Melihat ada orang lain di tenda, Hu Fei mengintip dari balik partisi untuk melihat siapa itu. Ketika dia melihat Han Xiao, rahangnya jatuh.
'Bukankah ini si iblis yang tadi siang?!!!'
"Apa yang kau lihat? Malam ini, kau tidur di luar," Hu Xuanjun tahu-tahu berbisik dari samping.
Yang mengejutkannya, Hu Fei tidak membantah tetapi mundur dan terjatuh. Dia dengan cepat merangkak kabur, keluar dari tenda, membuat Hu Xuanjun bingung.
"Apa wajahku seseram itu?"
…
"Kenapa aku melarikan diri dari rumahku sendiri? Ini adalah kesempatan sempurna untuk balas dendam!" Hu Fei berhenti ketika menyadari ini.
Dia hendak kembali ke tenda, tetapi langsung berubah pikiran ketika wajah menakutkan Han Xiao terlintas di benaknya.
"Hu Fei, ah, Hu Fei, tunjukkan keberanian!"
Ketika dia mulai merumuskan sebuah rencana balas dendam, dia ingat kalau ada bungkusan kulit binatang di tenda yang belum pernah dia lihat sebelumnya.

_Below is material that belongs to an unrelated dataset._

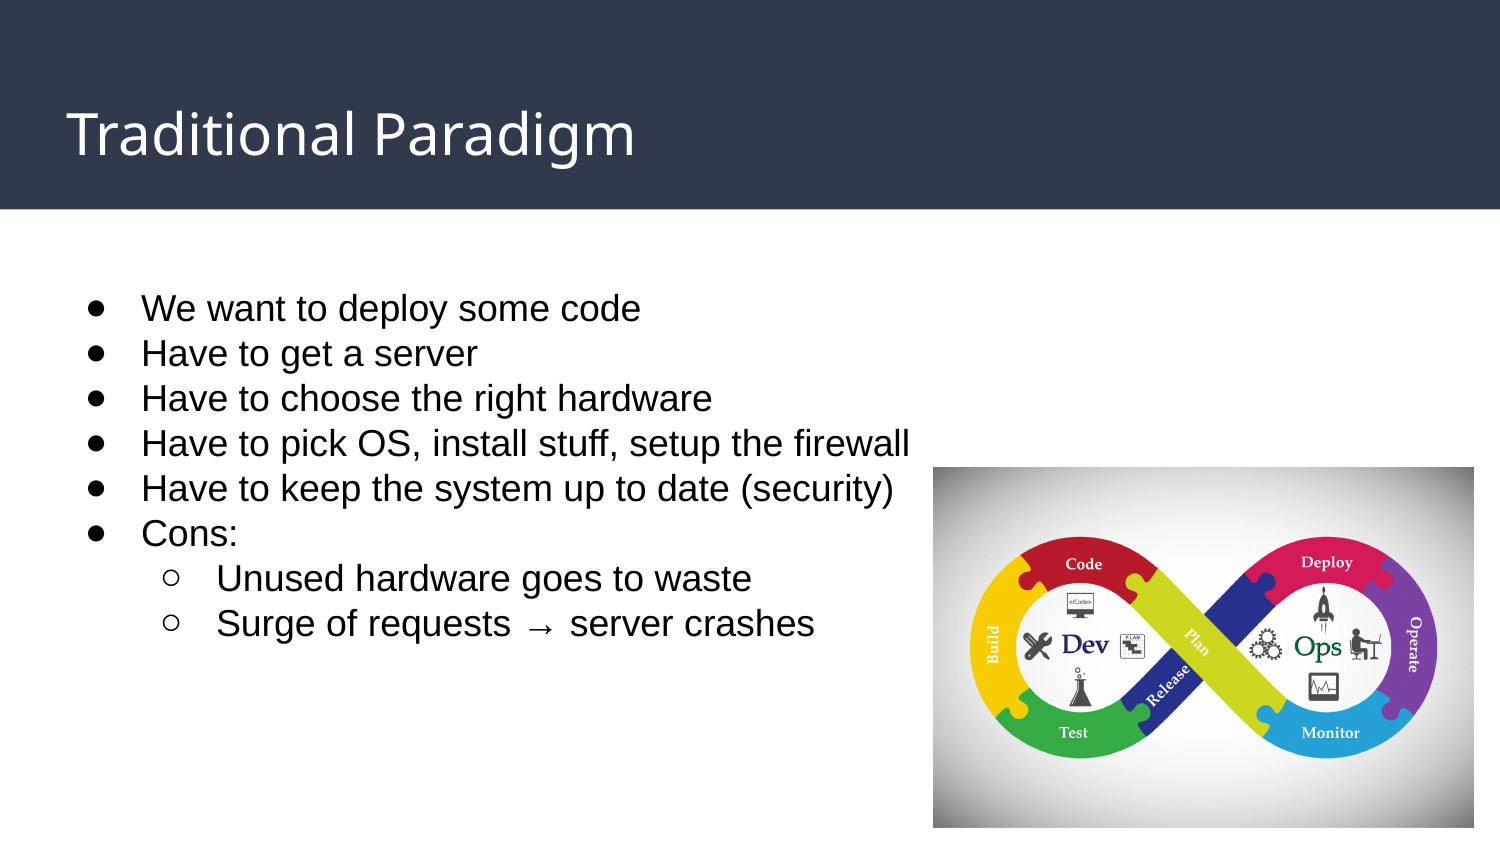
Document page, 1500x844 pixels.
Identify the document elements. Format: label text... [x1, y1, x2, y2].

"Itu pasti milik pria itu!"
…
Hu Fei menunggu sampai tengah malam, ketika semua orang tertidur. Dia berjinjit menyelinap ke tendanya sendiri dan mengambil bungkusan kulit binatang itu.
"Hehe. Coba kita lihat apa yang kau bawa?"
Ketika Hu Fei membuka bungkusan itu, matanya membelalak tak percaya.
Senjata!
Senjata berkualitas!
Wajah Hu Fei sangat gembira dan matanya serakah dan ingin mengambil semuanya, tetapi ketika teringat wajah garang Han Xiao, dia tidak berani.
"Aku tidak bisa mengambil semuanya …."
Hu Fei mengambil dua pistol 73-WASP.
"Lupakan saja. Karena pamanku menjamu dirimu, aku hanya akan mengambil dua pistolmu sebagai kompensasi!"
Dia membungkus sisa senjata-senjata itu dan mengembalikannya ke posisi semula.
"Ini hanya dua pistol kecil. Si Iblis itu mungkin tidak akan menyadarinya."